Pełny tekst orzeczenia

Sygn. akt III AUa 64/14

WYROK

W IMIENIU RZECZYPOSPOLITEJ POLSKIEJ

Dnia 23 października 2014 r.

Sąd Apelacyjny w Szczecinie - Wydział III Pracy i Ubezpieczeń Społecznych

w składzie:

Przewodniczący:

SSA Barbara Białecka

Sędziowie:

SSA Jolanta Hawryszko (spr.)

SSO del. Beata Górska

Protokolant:

St. sekr. sąd. Katarzyna Kaźmierczak

po rozpoznaniu w dniu 9 października 2014 r. w Szczecinie

sprawy S. T.

przeciwko Zakładowi Ubezpieczeń Społecznych Oddział w G.

o przywrócenie renty

na skutek apelacji ubezpieczonego

od wyroku Sądu Okręgowego w Gorzowie Wlkp. VI Wydział Pracy i Ubezpieczeń Społecznych

z dnia 20 listopada 2013 r. sygn. akt VI U 105/12

zmienia zaskarżony wyrok oraz poprzedzającą go decyzję i przyznaje S. T. dalsze prawo do renty z tytułu częściowej niezdolności do pracy do dnia 29 października 2014 roku.

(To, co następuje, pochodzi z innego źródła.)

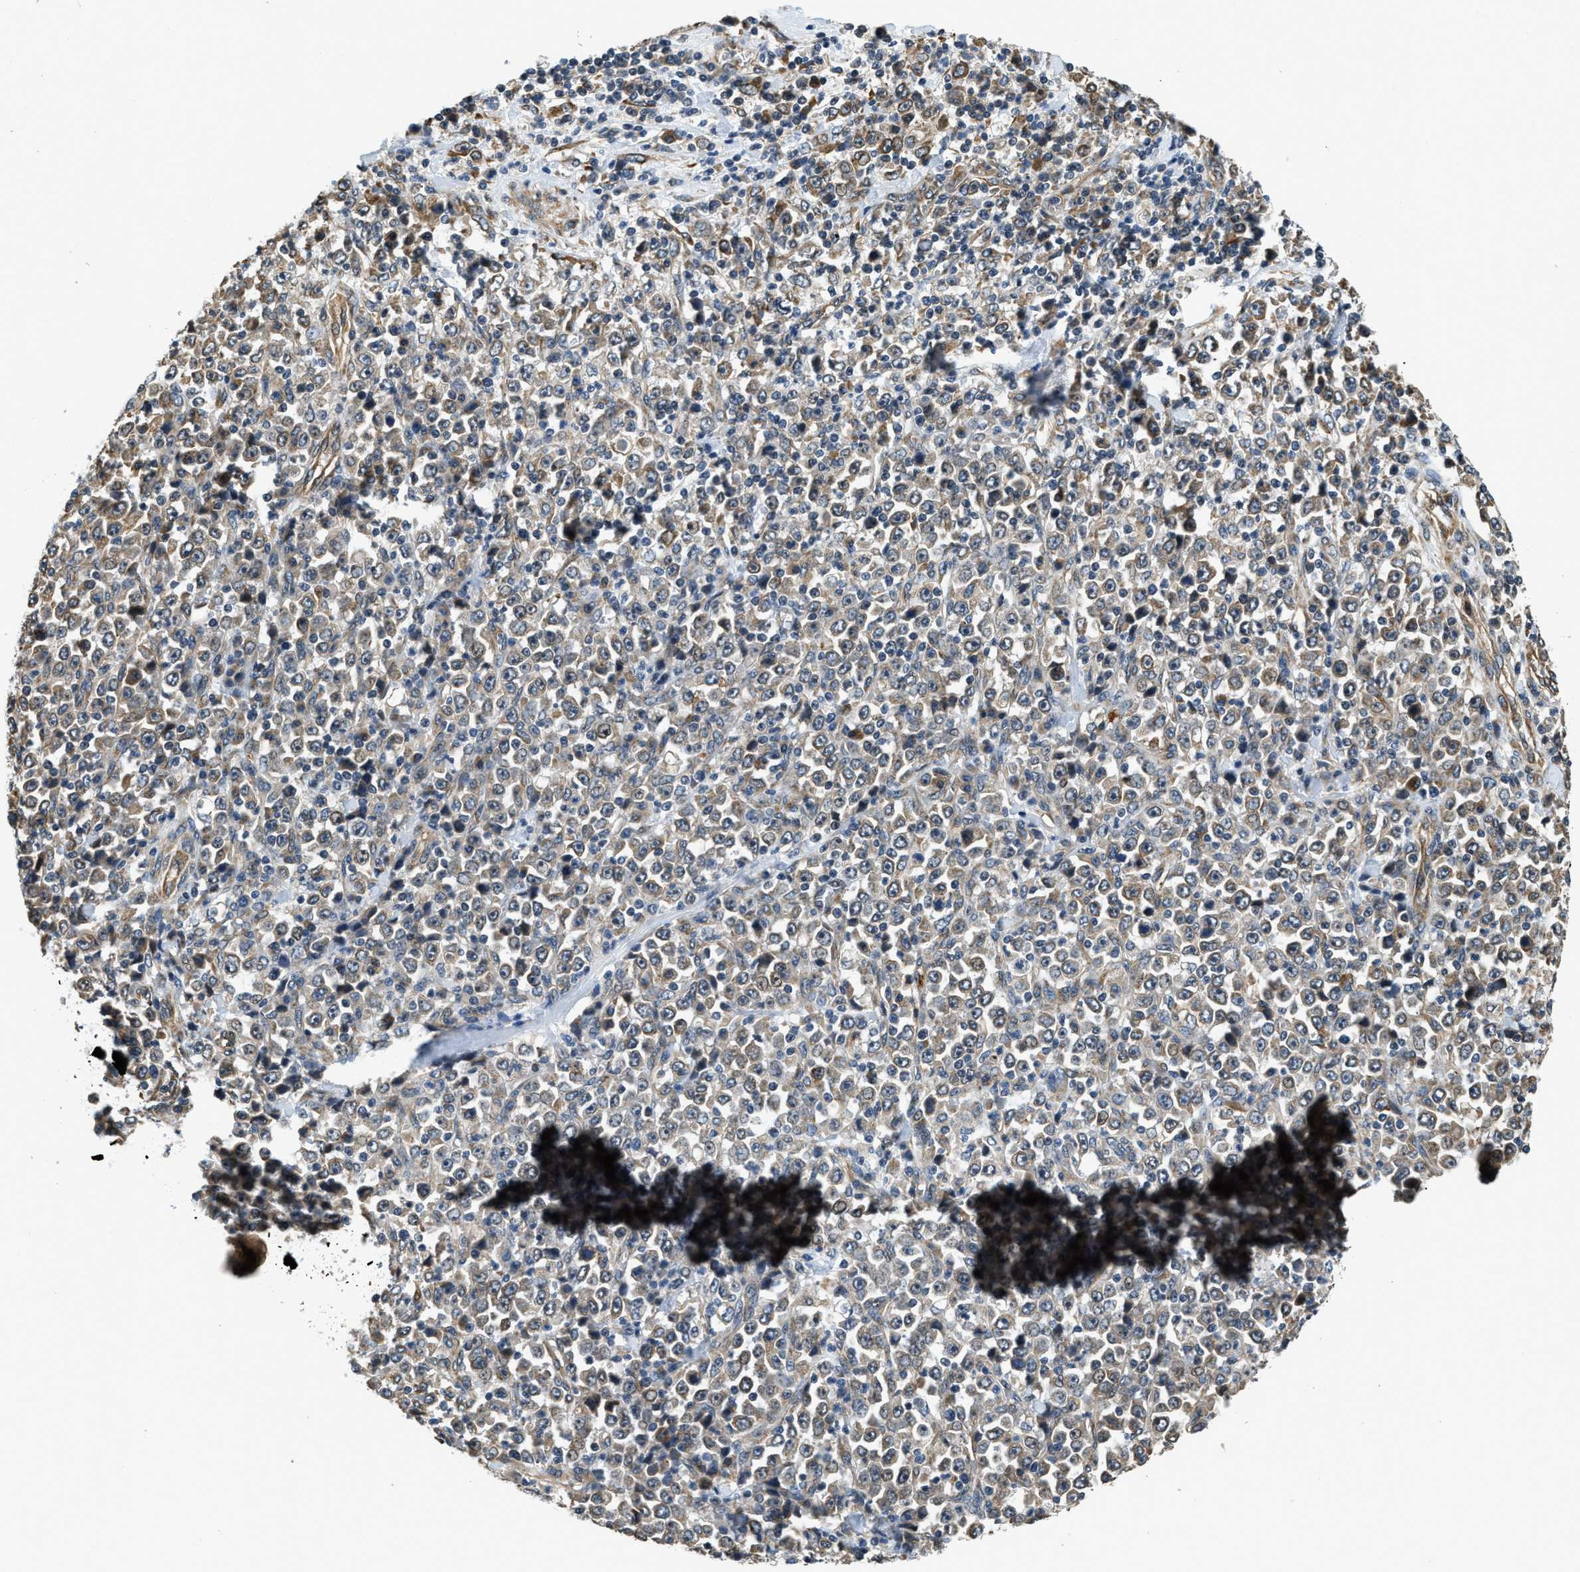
{"staining": {"intensity": "moderate", "quantity": ">75%", "location": "cytoplasmic/membranous"}, "tissue": "stomach cancer", "cell_type": "Tumor cells", "image_type": "cancer", "snomed": [{"axis": "morphology", "description": "Normal tissue, NOS"}, {"axis": "morphology", "description": "Adenocarcinoma, NOS"}, {"axis": "topography", "description": "Stomach, upper"}, {"axis": "topography", "description": "Stomach"}], "caption": "High-magnification brightfield microscopy of stomach adenocarcinoma stained with DAB (brown) and counterstained with hematoxylin (blue). tumor cells exhibit moderate cytoplasmic/membranous positivity is seen in approximately>75% of cells. Using DAB (brown) and hematoxylin (blue) stains, captured at high magnification using brightfield microscopy.", "gene": "ALOX12", "patient": {"sex": "male", "age": 59}}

SSO del. Beata Górska SSA Barbara Białecka SSA Jolanta Hawryszko

Sygnatura akt III AUa 64/14

UZASADNIENIE

Decyzją z 27 grudnia 2011 r. Zakład Ubezpieczeń Społecznych Oddział w G. odmówił S. T. prawa do renty z tytułu niezdolności do pracy.

Ubezpieczony S. T. złożył odwołanie od tej decyzji. Podniósł, że z powodu zerwania mięśnia dwugłowego prawej ręki, którego nie można już zoperować, nie jest w stanie wykonywać pracy drwala i pilarza. W wyniku wypadku w pracy doszło do przecięcia lewej nogi poniżej kolana piłą łańcuchową dlatego ma uszkodzone ścięgna i nerwy lewej stopy. Ponadto ma zwyrodnienie kręgosłupa i stawów kolanowych, astmę oskrzelową, często nawracające zapalenie oskrzeli, płuc i krtani; miał zator płucny; źle słyszy i ma kamicę nerkową.

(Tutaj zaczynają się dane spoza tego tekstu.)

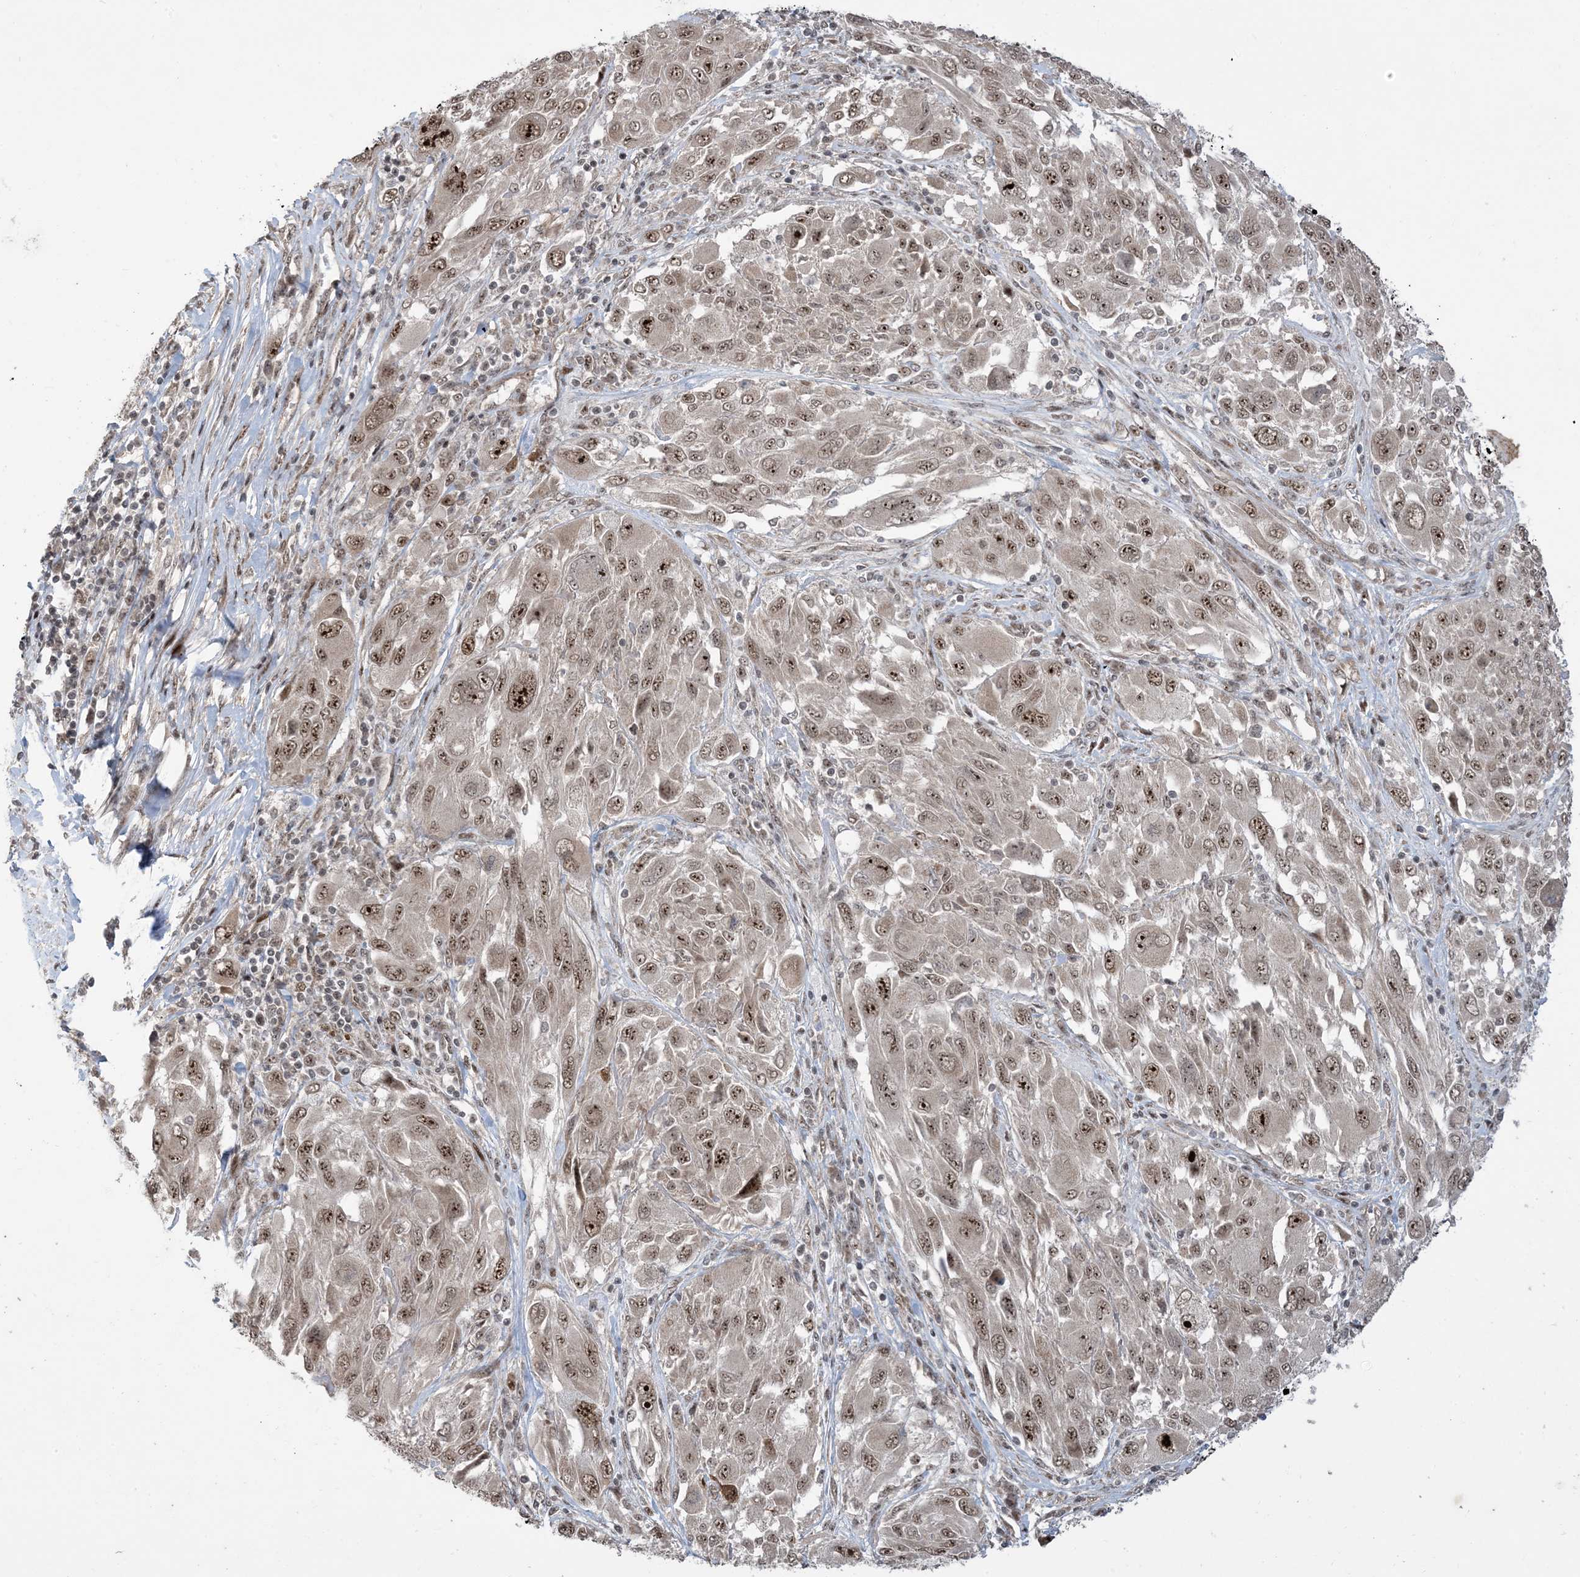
{"staining": {"intensity": "strong", "quantity": "25%-75%", "location": "nuclear"}, "tissue": "melanoma", "cell_type": "Tumor cells", "image_type": "cancer", "snomed": [{"axis": "morphology", "description": "Malignant melanoma, NOS"}, {"axis": "topography", "description": "Skin"}], "caption": "Melanoma tissue demonstrates strong nuclear staining in approximately 25%-75% of tumor cells, visualized by immunohistochemistry. The staining was performed using DAB to visualize the protein expression in brown, while the nuclei were stained in blue with hematoxylin (Magnification: 20x).", "gene": "FAM9B", "patient": {"sex": "female", "age": 91}}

Zakład Ubezpieczeń Społecznych Oddział w G. wniósł o oddalenie odwołania.

Sąd Okręgowy w Gorzowie Wielkopolskim Wydział Pracy i Ubezpieczeń Społecznych wyrokiem z 20 listopada 2013 r. oddalił odwołanie.

Sąd okręgowy ustalił, że S. T. ur. (...) z wykształcenia jest technikiem leśnikiem, pracował jako podleśniczy, drwal, pilarz. Ubezpieczony, zgodnie z decyzją z 19.08.2009 r. był uprawniony do renty z tytułu częściowej niezdolności do pracy 29.10. 2011 r. Orzeczeniem z 7.12.2011 r. Komisja Lekarska ZUS w Z. uznała ubezpieczonego za zdolnego do pracy. U ubezpieczonego rozpoznano astmę oskrzelową/POCHP, stan neurologiczno-ortopedyczny prawidłowy, brak deficytu neurologicznego centralnego i obwodowego układu nerwowego oraz upośledzenia funkcji narządu ruchu, uszkodzenie głowy długiej mięśnia dwugłowego ramienia prawego z dobrą ruchomością barku i osłabieniem siły mięśniowej, pourazowe zniekształcenie palca II ręki prawej w dzieciństwie, niedosłuch odbiorczy obustronny, słuch wydolny socjalnie. Powyższe schorzenia nie czynią ubezpieczonego po 29.10.2011 r. niezdolnym do pracy.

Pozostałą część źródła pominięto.